Beethoven Frieze (plate 5, center wall): The Hostile Powers
Gustav Klimt·1901
Historical Context
The fifth plate of the Beethoven Frieze's centre wall belongs to the section depicting the hostile powers — the forces opposing humanity's yearning for happiness in Klimt's visual interpretation of Wagner's reading of Beethoven. This plate is part of the most psychologically intense section of the entire frieze, with figures representing death, madness, and excess deployed in a visual programme of deliberate discomfort. The contrast between the aspirational mood of the left wall and the disturbing imagery of the centre wall was central to the frieze's emotional structure.
Technical Analysis
The hostile powers plate employs Klimt's most confrontational imagery — grotesque bodies, serpentine forms, and ornamental horror rather than ornamental beauty. The visual contrast with the aspirational floating figures of the left wall is deliberate and dramatic, establishing the obstacle between desire and fulfillment.
Look Closer
- ◆This plate contains the main figural grouping of the hostile powers: Unchastity, Lasciviousness, and Intemperance rendered as three female nudes in close proximity.

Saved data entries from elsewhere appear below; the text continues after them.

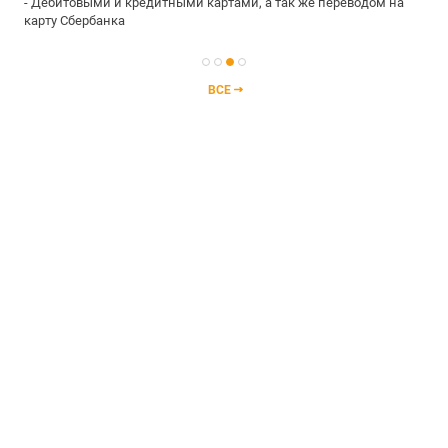
- Дебитовыми и кредитными картами, а так же переводом на
карту Сбербанка
ВСЕ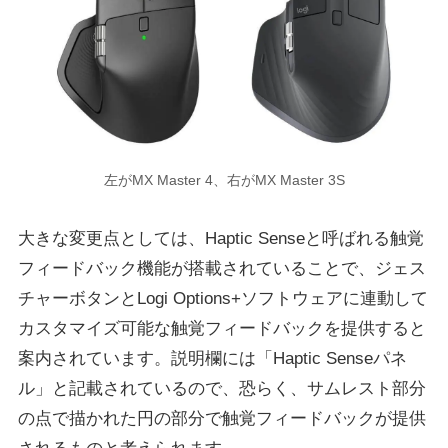
左がMX Master 4、右がMX Master 3S
大きな変更点としては、Haptic Senseと呼ばれる触覚
フィードバック機能が搭載されていることで、ジェス
チャーボタンとLogi Options+ソフトウェアに連動して
カスタマイズ可能な触覚フィードバックを提供すると
案内されています。説明欄には「Haptic Senseパネ
ル」と記載されているので、恐らく、サムレスト部分
の点で描かれた円の部分で触覚フィードバックが提供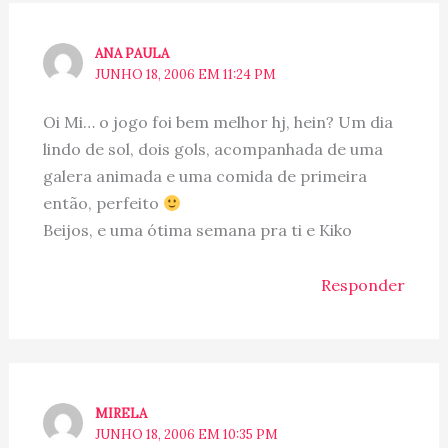
ANA PAULA
JUNHO 18, 2006 EM 11:24 PM
Oi Mi… o jogo foi bem melhor hj, hein? Um dia
lindo de sol, dois gols, acompanhada de uma
galera animada e uma comida de primeira
então, perfeito
Beijos, e uma ótima semana pra ti e Kiko
Responder
MIRELA
JUNHO 18, 2006 EM 10:35 PM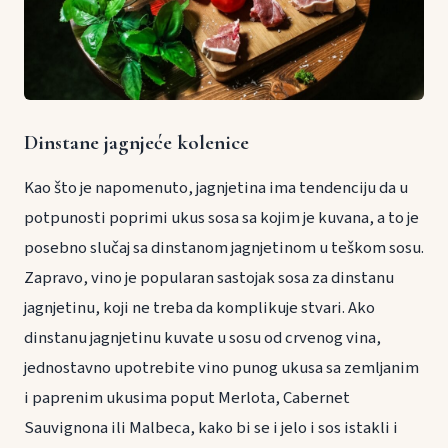
Dinstane jagnjeće kolenice
Kao što je napomenuto, jagnjetina ima tendenciju da u
potpunosti poprimi ukus sosa sa kojim je kuvana, a to je
posebno slučaj sa dinstanom jagnjetinom u teškom sosu.
Zapravo, vino je popularan sastojak sosa za dinstanu
jagnjetinu, koji ne treba da komplikuje stvari. Ako
dinstanu jagnjetinu kuvate u sosu od crvenog vina,
jednostavno upotrebite vino punog ukusa sa zemljanim
i paprenim ukusima poput Merlota, Cabernet
Sauvignona ili Malbeca, kako bi se i jelo i sos istakli i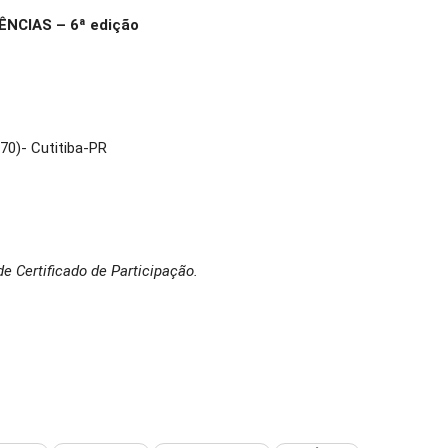
NCIAS – 6ª edição
70)- Cutitiba-PR
e Certificado de Participação.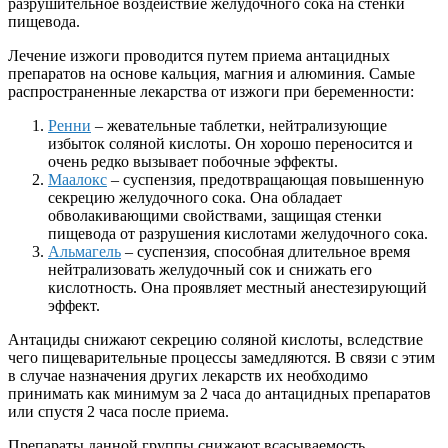
разрушительное воздействие желудочного сока на стенки
пищевода.
Лечение изжоги проводится путем приема антацидных
препаратов на основе кальция, магния и алюминия. Самые
распространенные лекарства от изжоги при беременности:
Ренни
– жевательные таблетки, нейтрализующие
избыток соляной кислоты. Он хорошо переносится и
очень редко вызывает побочные эффекты.
Маалокс
– суспензия, предотвращающая повышенную
секрецию желудочного сока. Она обладает
обволакивающими свойствами, защищая стенки
пищевода от разрушения кислотами желудочного сока.
Альмагель
– суспензия, способная длительное время
нейтрализовать желудочный сок и снижать его
кислотность. Она проявляет местный анестезирующий
эффект.
Антациды снижают секрецию соляной кислоты, вследствие
чего пищеварительные процессы замедляются. В связи с этим
в случае назначения других лекарств их необходимо
принимать как минимум за 2 часа до антацидных препаратов
или спустя 2 часа после приема.
Препараты данной группы снижают всасываемость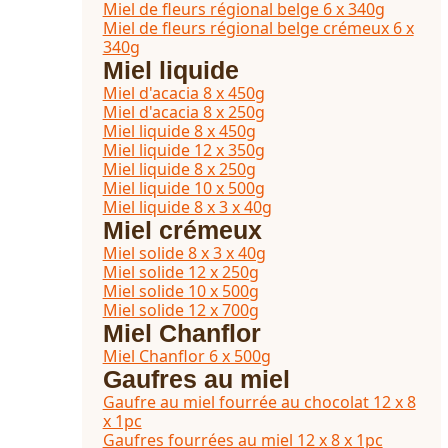
Miel de fleurs régional belge 6 x 340g
Miel de fleurs régional belge crémeux 6 x
340g
Miel liquide
Miel d'acacia 8 x 450g
Miel d'acacia 8 x 250g
Miel liquide 8 x 450g
Miel liquide 12 x 350g
Miel liquide 8 x 250g
Miel liquide 10 x 500g
Miel liquide 8 x 3 x 40g
Miel crémeux
Miel solide 8 x 3 x 40g
Miel solide 12 x 250g
Miel solide 10 x 500g
Miel solide 12 x 700g
Miel Chanflor
Miel Chanflor 6 x 500g
Gaufres au miel
Gaufre au miel fourrée au chocolat 12 x 8
x 1pc
Gaufres fourrées au miel 12 x 8 x 1pc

- ◆Their bodies are painted with deliberate anatomical distortion — swollen, slack, or emaciated — to convey moral degeneracy through physical form.
- ◆Klimt applies heavier gold leaf here than on the yearning sections, making the hostile forces seductively beautiful even as they represent moral corruption.
- ◆The dense press of figures with overlapping limbs and heads creates a claustrophobic compression that contrasts with the airy spacing of the yearning scenes.